▸ **Task data**
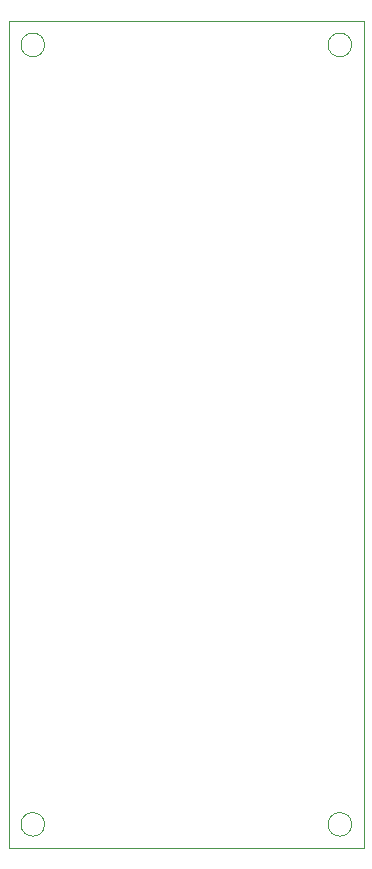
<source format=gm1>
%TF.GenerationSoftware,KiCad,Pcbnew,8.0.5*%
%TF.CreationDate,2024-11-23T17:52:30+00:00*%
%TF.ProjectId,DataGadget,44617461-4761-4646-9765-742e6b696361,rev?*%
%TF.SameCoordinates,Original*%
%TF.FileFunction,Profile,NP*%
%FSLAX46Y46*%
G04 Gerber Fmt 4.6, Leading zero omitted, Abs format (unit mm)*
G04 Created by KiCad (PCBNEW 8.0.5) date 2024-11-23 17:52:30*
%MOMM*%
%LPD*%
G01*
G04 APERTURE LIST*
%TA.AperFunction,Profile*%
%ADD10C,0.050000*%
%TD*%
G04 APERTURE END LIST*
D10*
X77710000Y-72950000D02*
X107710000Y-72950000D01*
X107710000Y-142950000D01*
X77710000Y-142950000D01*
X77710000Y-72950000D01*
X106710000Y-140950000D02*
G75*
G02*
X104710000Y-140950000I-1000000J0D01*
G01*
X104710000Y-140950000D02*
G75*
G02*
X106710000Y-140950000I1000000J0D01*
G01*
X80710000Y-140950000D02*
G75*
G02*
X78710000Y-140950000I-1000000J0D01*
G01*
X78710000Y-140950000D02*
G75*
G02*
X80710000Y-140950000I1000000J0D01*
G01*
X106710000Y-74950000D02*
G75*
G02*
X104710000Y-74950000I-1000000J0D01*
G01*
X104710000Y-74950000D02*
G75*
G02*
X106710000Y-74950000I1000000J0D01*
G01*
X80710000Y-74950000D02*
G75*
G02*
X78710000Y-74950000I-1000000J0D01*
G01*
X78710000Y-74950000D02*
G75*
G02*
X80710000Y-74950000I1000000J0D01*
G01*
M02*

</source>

▸ **Assignment**
Reproduce, exactly and with nothing added, the lines from the one that includes "X78710000Y-74950000D02*" through the last line of the material.

▸ **Answer for this exercise**
X78710000Y-74950000D02*
G75*
G02*
X80710000Y-74950000I1000000J0D01*
G01*
M02*

</source>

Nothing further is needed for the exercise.